My spam filter is excellent at capturing these emails, but sadly it also, on occasion, captures a valid message that isn’t trash, so daily I have to take a quick glance through my spam folder.  I am not really easily offended.  Just in the last week, in response to a New York Times Op-Ed, I was called a “dumbass” and also told by another that he hoped I soon met my death via an episode of gun violence.  Neither of those comments offended me, but merely earned a chuckle and re-enforced my thoughts that many people are not too bright.  Point here being that I am not easily offended.  I am, however, offended by the extremely vulgar and graphic words in the subject line, words that I have never uttered in sixty-five years on this planet.  I’m no saint, and I say “damn” and even use the “f-word” when I think the occasion calls for it, but the spammers apparently think it is cute to go way beyond that, and yes, I am offended.  I have no minor child in the house, but many people do, and I would bet the bank that many of those children occasionally “accidentally” tap into mom’s or dad’s email account.  And yet, the right to send this vulgar trash is protected under the First Amendment?  I don’t think so.  I think that George Washington, James Madison, Alexander Hamilton and the rest would be appalled at this abuse and misuse of the First Amendment.

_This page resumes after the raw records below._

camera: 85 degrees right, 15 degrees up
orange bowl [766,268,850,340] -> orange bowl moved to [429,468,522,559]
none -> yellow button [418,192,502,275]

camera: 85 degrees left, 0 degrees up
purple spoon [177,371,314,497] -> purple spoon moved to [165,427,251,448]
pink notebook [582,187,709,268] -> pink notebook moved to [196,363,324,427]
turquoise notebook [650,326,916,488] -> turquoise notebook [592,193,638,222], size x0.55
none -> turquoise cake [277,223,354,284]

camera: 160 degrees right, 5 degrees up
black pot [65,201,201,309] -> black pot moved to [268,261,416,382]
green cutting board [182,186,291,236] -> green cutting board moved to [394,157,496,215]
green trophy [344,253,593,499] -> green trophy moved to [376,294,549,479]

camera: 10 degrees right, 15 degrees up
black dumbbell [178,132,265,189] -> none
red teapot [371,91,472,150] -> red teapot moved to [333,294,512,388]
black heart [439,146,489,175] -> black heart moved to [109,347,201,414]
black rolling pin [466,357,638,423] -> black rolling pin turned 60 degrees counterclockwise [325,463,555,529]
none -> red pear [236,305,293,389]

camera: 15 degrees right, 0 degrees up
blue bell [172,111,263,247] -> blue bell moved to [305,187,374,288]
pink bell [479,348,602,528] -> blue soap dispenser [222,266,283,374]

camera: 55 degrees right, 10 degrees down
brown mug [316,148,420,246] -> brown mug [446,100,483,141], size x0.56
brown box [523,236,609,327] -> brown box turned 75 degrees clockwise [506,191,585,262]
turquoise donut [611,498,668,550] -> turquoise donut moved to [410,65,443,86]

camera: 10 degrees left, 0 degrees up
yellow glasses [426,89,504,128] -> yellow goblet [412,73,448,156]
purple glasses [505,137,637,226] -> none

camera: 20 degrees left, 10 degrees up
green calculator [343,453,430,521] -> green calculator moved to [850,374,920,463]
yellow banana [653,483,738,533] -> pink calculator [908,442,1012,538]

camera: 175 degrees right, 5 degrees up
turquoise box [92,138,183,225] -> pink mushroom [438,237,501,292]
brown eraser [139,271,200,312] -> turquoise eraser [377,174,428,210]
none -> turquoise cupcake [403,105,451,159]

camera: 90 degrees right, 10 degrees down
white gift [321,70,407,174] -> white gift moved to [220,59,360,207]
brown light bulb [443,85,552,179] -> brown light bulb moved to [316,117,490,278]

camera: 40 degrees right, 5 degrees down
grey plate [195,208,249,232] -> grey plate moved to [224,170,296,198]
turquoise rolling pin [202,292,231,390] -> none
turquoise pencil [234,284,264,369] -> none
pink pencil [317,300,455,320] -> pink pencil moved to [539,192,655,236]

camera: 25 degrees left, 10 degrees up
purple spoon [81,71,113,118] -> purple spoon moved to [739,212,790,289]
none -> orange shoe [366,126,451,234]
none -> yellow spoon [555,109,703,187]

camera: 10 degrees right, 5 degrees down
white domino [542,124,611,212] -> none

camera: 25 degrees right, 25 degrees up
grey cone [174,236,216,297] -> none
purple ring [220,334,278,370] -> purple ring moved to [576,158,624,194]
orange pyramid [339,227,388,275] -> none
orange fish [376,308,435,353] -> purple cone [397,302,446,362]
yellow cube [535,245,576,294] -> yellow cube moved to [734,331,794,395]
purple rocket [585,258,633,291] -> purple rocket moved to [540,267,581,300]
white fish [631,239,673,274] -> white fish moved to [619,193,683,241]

That said, what I find myself most offended by is the sheer waste.  Obviously some people have the intelligence to figure out how to hack into people’s email accounts, how to send out mass mailings, and how to extract hard-earned monies from trusting, unsuspecting innocent citizens.  What offends me, you ask?  What offends me is that with all the troubles in the world today, why should everybody have to be on their toes every minute of every day, never able to trust or believe that an email is actually what it purports to be, never able to simply respond.  What offends me is that I have to change my password every month and have 15,000 security questions to get on every website I regularly visit.  What offends me is that these presumably intelligent people could be contributing to making the world a better place, but instead they have chosen to use their techo-savvy to make it an uglier, darker place.  Instead of helping develop a cure for cancer, they prefer to find ways to convince people to give them their social security number.  Instead of defending wrongfully convicted citizens and helping serve the cause of justice, they prefer to bilk elderly people of their life savings.  And the list goes on.

Sadly, there is no way to halt the spamming and hacking and it is destined to become more prevalent as the 21st century progresses.  Any attempt to respond to a spam-mail will only result in an exponential increase of more of the same.  As a long-time student of Constitutional Law, I fully support the Constitution, but I am not a textualist and I firmly believe that this is not at all what the Founding Fathers intended when they drafted the Bill of Rights.  We need to curtail people’s “rights” to tread on our own rights.  Now, to end where I began:  Spammers, GET OUT OF MY LIFE AND STOP, CEASE AND DESIST SENDING ME MESSAGES!!!